Her face tightened. “Just…something. A long time ago.”
He studied her, while rain bounced off his hat and raincoat, and he realized that he knew absolutely nothing about Gracie’s life before her mother married his father. He remembered having to lure Gracie out of her room with chocolates, because she’d been so frightened of him at the age of fourteen. It had taken him months to win her trust. He scowled. His father had never discussed her with Jason, except to tell the young man that Gracie would always need someone to look out for her, to protect her. That hadn’t really made much sense at the time.
“You keep secrets, Graciela,” he said deeply, using her full name, as he rarely did.
The sound of her name on his lips was sexy. Sweet. It made her hum with sensations she didn’t want to feel. She had nothing to give, and he didn’t know it. She could never let anything…romantic…develop between them. Never. Even if she wanted to. And she did. Desperately. Especially since he’d whispered those exciting, sensually charged remarks to her at the party.

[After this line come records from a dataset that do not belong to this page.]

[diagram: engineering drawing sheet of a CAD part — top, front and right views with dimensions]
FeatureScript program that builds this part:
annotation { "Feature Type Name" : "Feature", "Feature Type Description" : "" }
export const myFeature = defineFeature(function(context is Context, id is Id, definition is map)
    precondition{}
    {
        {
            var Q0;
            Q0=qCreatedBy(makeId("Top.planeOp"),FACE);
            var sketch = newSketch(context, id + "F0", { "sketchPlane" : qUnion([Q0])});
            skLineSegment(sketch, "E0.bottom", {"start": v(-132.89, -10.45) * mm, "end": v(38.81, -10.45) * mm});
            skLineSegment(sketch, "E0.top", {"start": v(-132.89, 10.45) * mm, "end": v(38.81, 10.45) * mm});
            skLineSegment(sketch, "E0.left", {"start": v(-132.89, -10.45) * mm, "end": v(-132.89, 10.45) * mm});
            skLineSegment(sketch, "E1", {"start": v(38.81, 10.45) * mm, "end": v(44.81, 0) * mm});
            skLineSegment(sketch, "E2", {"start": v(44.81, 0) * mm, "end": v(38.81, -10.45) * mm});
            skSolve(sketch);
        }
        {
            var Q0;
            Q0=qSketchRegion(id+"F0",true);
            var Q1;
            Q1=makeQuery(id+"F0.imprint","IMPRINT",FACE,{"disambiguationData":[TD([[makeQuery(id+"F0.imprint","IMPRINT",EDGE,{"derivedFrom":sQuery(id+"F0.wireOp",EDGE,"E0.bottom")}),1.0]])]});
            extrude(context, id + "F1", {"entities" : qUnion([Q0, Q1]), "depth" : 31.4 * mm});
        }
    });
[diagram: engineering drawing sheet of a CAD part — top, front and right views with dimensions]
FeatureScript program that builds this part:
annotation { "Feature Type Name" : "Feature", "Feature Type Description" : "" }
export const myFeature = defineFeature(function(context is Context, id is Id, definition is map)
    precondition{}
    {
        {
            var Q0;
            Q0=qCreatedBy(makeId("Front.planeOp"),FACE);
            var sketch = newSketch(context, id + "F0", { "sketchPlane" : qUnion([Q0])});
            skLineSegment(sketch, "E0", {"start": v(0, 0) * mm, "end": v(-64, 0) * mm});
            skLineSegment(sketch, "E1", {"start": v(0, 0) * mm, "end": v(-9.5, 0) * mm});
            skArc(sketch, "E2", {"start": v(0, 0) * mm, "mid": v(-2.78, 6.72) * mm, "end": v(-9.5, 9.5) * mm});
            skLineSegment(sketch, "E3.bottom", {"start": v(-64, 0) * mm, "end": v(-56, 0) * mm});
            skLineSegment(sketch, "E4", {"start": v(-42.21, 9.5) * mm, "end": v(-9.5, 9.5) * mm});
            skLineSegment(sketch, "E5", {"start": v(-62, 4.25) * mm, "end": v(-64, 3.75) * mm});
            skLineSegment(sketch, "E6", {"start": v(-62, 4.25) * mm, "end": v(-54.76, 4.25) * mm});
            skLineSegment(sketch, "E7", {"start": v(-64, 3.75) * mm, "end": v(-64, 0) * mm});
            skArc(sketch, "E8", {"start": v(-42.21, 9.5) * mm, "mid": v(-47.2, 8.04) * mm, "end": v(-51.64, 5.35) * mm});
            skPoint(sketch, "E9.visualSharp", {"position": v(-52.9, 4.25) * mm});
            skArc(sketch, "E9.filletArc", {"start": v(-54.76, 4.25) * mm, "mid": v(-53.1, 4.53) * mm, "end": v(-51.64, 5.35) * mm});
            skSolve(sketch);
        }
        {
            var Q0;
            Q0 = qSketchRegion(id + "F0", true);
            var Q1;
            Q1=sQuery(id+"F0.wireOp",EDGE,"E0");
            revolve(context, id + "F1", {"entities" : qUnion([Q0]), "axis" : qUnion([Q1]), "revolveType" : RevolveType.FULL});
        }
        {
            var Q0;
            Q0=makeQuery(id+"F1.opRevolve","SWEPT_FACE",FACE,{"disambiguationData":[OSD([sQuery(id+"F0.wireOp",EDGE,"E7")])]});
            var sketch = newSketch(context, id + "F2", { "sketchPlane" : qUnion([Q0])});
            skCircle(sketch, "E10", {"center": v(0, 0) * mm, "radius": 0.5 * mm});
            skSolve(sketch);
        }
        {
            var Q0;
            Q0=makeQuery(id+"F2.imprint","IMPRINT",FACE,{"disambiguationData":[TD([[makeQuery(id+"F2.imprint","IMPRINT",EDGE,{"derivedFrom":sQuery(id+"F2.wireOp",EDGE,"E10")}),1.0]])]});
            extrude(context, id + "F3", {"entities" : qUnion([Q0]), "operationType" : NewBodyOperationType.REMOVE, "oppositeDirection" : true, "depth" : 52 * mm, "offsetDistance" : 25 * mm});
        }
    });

She managed a smile. “Don’t you keep secrets, too?”
He shrugged. “Only about my breeding program,” he said drily, mentioning the genetic witchery and technological skills he practiced to produce better and leaner purebred herd bulls.
About women, too, she was about to say, but she didn’t dare trespass into his private life.
“Some secrets are better kept,” she said.
“Suit yourself.” His eyes twinkled. “You work for the CIA, do you?”
It was the first olive branch he’d extended. She laughed with pure delight. “Sure.